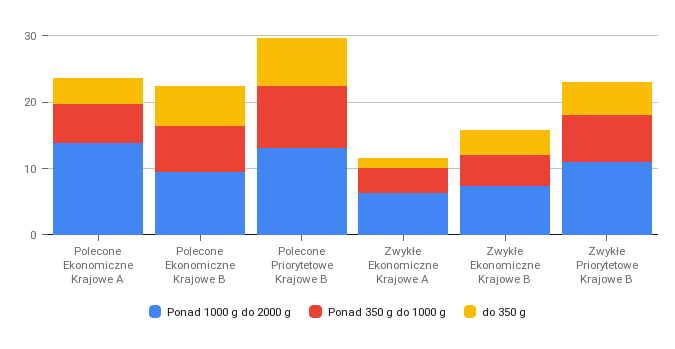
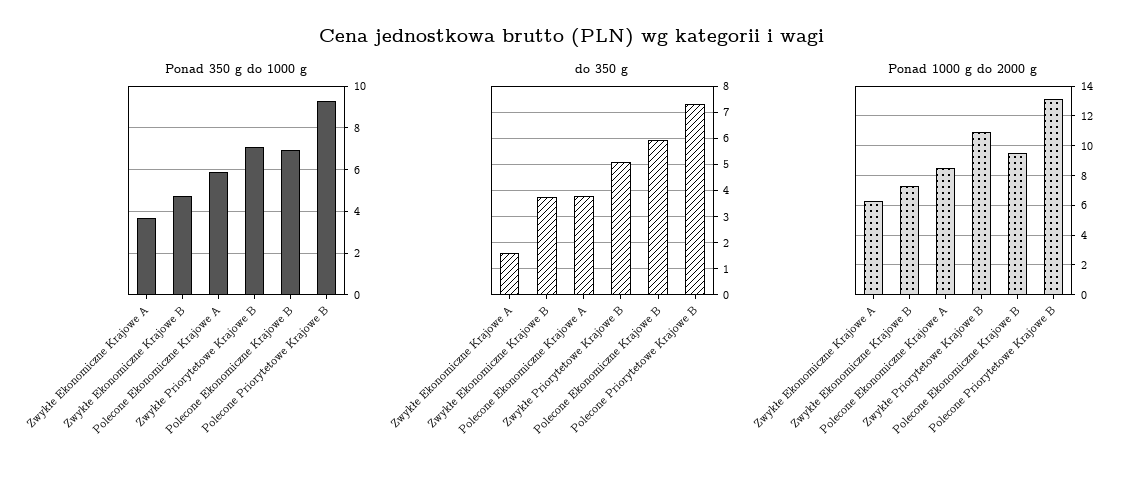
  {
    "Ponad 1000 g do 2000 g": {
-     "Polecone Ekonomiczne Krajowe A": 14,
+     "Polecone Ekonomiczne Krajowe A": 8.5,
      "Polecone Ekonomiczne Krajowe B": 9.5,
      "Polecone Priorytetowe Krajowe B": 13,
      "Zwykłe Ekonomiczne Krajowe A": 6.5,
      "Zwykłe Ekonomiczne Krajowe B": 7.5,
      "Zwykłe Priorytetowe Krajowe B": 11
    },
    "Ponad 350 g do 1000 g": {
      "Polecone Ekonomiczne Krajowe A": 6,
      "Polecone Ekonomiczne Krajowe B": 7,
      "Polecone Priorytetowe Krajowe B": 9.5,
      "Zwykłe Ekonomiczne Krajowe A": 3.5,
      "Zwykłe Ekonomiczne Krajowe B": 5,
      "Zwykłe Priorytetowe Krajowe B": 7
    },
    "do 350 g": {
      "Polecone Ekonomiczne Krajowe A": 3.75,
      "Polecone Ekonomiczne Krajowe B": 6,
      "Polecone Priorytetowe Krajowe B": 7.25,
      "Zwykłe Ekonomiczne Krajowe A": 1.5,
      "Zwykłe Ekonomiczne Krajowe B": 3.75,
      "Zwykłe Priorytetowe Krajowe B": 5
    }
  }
...
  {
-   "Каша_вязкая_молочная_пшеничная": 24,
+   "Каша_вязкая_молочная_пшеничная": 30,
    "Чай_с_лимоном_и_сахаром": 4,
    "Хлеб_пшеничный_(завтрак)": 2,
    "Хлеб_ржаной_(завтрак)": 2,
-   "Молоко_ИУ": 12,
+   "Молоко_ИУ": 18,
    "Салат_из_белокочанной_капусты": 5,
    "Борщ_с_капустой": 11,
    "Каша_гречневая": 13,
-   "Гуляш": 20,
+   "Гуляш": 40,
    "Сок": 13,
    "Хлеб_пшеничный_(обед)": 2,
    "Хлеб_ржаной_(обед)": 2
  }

ACTIVITY — Scan the listing above. Collect all lines with the word "обед".

RESULT OF THE TASK —
    "Хлеб_пшеничный_(обед)": 2,
    "Хлеб_ржаной_(обед)": 2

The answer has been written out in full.